- Akkarampalle Location in Andhra Pradesh, India
- Coordinates: 13°39′00″N 79°25′12″E﻿ / ﻿13.65000°N 79.42000°E
- Country: India
- State: Andhra Pradesh
- District: Tirupati

Government
- • Body: Tirupati Urban Development Authority(TUDA)

Area
- • Total: 5.03 km^{2} (1.94 sq mi)

Population (2011)
- • Total: 44,219
- • Density: 8,790/km^{2} (22,800/sq mi)

Languages
- • Official: Telugu
- Time zone: UTC+5:30 (IST)
- Vehicle registration: AP

= Akkarampalle =

Akkarampalle is a village in Tirupati Urban mandal, Tirupati district of the Indian state of Andhra Pradesh.

==Demographics==

As of 2001 India census, Akkarampalle had a population of 20,325. Males constitute 51% of the population and females 49%. Akkarampalle has an average literacy rate of 62%, higher than the national average of 59.5%; with 57% of the males and 43% of females literate. 13% of the population is under 6 years of age.

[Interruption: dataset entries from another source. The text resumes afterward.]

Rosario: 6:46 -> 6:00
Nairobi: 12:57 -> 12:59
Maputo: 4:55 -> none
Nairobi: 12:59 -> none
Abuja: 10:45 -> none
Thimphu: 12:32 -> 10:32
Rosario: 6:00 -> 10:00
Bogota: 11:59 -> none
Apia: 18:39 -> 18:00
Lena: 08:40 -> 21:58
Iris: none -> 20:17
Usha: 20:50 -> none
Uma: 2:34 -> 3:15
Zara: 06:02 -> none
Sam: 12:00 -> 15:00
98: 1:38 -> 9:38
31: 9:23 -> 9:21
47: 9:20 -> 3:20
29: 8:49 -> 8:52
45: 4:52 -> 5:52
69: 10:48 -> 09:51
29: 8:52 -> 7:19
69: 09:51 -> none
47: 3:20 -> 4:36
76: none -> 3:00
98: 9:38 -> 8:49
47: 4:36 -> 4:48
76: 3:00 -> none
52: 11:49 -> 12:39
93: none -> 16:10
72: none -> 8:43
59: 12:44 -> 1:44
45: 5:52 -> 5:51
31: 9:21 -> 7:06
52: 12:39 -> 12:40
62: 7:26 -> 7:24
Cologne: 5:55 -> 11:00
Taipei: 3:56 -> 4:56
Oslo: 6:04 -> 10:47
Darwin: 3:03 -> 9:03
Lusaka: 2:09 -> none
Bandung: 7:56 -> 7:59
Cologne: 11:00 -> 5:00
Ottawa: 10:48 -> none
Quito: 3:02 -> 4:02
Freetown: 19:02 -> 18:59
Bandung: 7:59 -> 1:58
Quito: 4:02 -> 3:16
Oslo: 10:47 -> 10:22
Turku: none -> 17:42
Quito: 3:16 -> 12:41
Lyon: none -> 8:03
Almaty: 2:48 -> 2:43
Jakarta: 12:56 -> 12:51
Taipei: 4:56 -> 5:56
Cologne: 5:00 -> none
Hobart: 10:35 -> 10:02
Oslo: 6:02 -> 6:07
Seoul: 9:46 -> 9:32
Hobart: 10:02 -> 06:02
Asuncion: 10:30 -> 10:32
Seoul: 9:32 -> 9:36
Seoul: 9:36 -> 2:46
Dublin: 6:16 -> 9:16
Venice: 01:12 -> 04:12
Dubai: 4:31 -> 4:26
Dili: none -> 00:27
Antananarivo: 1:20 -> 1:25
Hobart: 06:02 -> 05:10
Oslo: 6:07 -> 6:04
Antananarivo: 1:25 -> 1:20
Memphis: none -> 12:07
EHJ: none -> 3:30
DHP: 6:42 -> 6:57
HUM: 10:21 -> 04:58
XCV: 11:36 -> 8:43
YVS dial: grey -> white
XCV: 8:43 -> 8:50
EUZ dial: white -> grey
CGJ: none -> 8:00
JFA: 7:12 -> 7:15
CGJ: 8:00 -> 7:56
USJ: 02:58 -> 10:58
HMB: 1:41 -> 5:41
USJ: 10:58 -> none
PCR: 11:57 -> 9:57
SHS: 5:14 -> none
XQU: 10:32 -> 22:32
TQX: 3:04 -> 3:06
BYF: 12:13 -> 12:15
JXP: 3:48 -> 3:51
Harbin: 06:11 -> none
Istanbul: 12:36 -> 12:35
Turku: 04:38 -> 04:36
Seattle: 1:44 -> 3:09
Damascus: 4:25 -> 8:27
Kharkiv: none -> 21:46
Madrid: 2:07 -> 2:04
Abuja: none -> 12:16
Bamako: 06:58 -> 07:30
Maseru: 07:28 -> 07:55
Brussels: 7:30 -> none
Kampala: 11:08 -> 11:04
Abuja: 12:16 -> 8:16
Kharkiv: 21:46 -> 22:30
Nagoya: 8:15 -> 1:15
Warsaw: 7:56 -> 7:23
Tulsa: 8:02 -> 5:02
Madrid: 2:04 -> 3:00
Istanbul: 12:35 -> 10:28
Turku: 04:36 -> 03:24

The religious makeup of Akkarampalle is approximately 94.10% Hindus and 5.75% Muslims while Christians, Sikhs, and Jains make up the remaining 1.15%.

==Education==
The primary and secondary school education is imparted by government, aided and private schools, under the School Education Department of the state. The medium of instruction followed by different schools are English, Telugu.